Manche Internetfirmen schreiben Sprachgeschichte: Wer googelt, der sucht. Twittern heißt, eine Kurznachricht an jedermann zu senden. Und skypen bedeutet für Millionen von Menschen, kostenlose Gespräche über den Computer statt über das Festnetztelefon zu führen. Bis heute dominiert Skype dieses Geschäft. Doch seit immer mehr Menschen per Handy im Internet surfen, bekommt Skype neue Konkurrenten.

Einer davon ist Viber . Wer die Viber-Software auf seinem Handy installiert, kann andere Viber-Nutzer anrufen, ohne für die Gesprächsminuten zu bezahlen. Nach eigenen Angaben hat Viber bereits 50 Millionen Nutzer, jeden Tag kämen 200.000 hinzu. Das Wirtschaftsmagazin Forbes bezeichnet Viber auf seiner Website als das »cleverste« Programm seiner Art: »Wir sehen keinen guten Grund, warum sich solche Applikationen nicht weiter verbreiten sollten.«

Es gibt aber einen Grund: Viber sammelt massenhaft Daten über seine Nutzer und deren Bekannte. Zugleich gibt sich das Unternehmen größte Mühe, von sich selbst so wenig wie möglich zu verraten.

━━━━━━━━━━

Arbeitsfragen:
1 - Wie viele Nutzer hat Viber nach eigenen Angaben laut dem Text über Viber?
2 - Schreibe den Text über Viber im Anschluss an seinen letzten Satz weiter.

━━━━━━━━━━

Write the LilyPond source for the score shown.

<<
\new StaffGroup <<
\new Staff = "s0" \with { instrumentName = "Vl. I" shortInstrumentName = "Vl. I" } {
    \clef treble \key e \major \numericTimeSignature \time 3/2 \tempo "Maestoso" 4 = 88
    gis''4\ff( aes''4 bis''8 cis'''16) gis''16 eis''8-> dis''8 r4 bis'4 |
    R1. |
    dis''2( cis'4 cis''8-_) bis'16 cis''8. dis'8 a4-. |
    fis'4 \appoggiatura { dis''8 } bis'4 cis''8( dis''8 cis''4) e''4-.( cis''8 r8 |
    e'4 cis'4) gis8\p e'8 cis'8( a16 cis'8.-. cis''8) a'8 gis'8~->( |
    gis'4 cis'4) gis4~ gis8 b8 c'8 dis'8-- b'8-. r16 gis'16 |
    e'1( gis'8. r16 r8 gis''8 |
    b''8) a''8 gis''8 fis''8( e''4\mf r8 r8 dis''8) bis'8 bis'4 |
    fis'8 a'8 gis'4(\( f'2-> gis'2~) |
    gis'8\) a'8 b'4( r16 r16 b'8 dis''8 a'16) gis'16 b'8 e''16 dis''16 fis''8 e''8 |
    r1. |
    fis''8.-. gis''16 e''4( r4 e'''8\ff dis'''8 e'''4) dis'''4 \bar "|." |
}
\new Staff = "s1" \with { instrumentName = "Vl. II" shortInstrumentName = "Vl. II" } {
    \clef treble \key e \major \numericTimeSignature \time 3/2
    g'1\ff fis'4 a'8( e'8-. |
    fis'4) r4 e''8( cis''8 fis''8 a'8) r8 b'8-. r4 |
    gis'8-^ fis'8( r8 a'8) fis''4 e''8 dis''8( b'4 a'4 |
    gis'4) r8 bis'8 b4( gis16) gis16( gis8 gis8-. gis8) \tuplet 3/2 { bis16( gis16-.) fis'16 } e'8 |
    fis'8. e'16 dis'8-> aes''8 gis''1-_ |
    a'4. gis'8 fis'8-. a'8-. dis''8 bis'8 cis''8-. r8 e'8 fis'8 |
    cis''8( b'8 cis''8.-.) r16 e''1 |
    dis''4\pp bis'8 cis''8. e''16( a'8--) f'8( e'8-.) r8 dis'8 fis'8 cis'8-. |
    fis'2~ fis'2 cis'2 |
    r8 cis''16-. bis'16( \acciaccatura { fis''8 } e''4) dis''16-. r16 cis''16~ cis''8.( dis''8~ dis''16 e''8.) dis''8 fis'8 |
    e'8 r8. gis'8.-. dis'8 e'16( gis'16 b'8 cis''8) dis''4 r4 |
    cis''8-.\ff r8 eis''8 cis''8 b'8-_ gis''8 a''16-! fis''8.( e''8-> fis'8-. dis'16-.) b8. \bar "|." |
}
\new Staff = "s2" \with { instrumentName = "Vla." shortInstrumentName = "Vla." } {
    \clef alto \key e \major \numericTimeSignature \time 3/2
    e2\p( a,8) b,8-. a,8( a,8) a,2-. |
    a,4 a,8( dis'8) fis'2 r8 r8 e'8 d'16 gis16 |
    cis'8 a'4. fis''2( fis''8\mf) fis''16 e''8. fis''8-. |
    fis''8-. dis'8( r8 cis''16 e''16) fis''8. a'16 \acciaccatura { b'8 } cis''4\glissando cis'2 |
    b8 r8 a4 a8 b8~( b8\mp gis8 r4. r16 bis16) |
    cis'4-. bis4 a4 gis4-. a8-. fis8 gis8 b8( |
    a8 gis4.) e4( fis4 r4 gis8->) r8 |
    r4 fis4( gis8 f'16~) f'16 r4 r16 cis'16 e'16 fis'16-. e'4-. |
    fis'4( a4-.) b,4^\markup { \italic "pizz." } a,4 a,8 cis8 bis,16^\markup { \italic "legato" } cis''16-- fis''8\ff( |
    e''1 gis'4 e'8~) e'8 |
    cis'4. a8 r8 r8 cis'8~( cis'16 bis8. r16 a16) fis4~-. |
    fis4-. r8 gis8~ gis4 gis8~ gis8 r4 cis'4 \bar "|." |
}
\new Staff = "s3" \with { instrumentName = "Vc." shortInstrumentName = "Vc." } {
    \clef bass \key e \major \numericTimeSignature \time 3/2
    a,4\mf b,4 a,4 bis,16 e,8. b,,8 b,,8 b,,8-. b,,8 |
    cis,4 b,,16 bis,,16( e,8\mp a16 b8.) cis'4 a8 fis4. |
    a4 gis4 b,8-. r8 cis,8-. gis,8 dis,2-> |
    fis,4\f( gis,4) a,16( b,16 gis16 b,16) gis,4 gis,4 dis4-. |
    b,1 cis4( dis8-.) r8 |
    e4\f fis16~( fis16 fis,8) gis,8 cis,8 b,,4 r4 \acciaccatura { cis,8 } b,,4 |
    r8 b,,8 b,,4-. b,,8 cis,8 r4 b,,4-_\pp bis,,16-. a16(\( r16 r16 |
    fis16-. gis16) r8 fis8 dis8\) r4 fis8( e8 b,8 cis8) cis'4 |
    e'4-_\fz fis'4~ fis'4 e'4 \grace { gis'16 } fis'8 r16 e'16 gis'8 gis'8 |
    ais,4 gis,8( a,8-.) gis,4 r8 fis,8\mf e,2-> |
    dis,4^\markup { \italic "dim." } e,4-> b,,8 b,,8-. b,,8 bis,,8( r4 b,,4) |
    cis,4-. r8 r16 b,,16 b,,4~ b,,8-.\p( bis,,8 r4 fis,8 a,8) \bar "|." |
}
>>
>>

━━━━━━━━━━

Lösungen:
1 - Nach eigenen Angaben hat Viber bereits 50 Millionen Nutzer.

2 -
Das Angebot von Viber ist verlockend. Nicht nur, weil die Technologie kostenlose Telefonate ermöglicht. Viber macht es seinen Kunden viel bequemer als Konkurrent Skype: Das Programm durchsucht automatisch das komplette persönliche Adressbuch, sodass man stets weiß, wer ebenfalls per Viber erreichbar ist. Und sobald ein Bekannter Viber installiert, wird er im eigenen Adressbuch gekennzeichnet. »Wer skypen will, muss sich anmelden, er muss die Nutzernamen seiner Freunde kennen und die Kontaktliste einzeln verwalten«, sagt Firmengründer Talmon Marco. »Viber wurde für das Telefon entwickelt. Man hat nur seine Telefonnummer, fertig.«

Daten von unbeteiligten Dritten landen bei Viber

Dabei übernimmt Viber alle Nummern und Namen aus dem Adressbuch und speichert sie auf eigenen Servern. Auf diese Weise landen allerdings Daten von unbeteiligten Dritten massenhaft bei Viber. Sobald etwa Rechtsanwälte oder Psychologen die Software installieren, kann Viber auch an Nummern ihrer Mandanten oder Patienten gelangen. Und wenn ein Enkel die Software aktiviert, werden Daten von Oma und Opa auf die Rechner einer ihnen unbekannten Firma kopiert.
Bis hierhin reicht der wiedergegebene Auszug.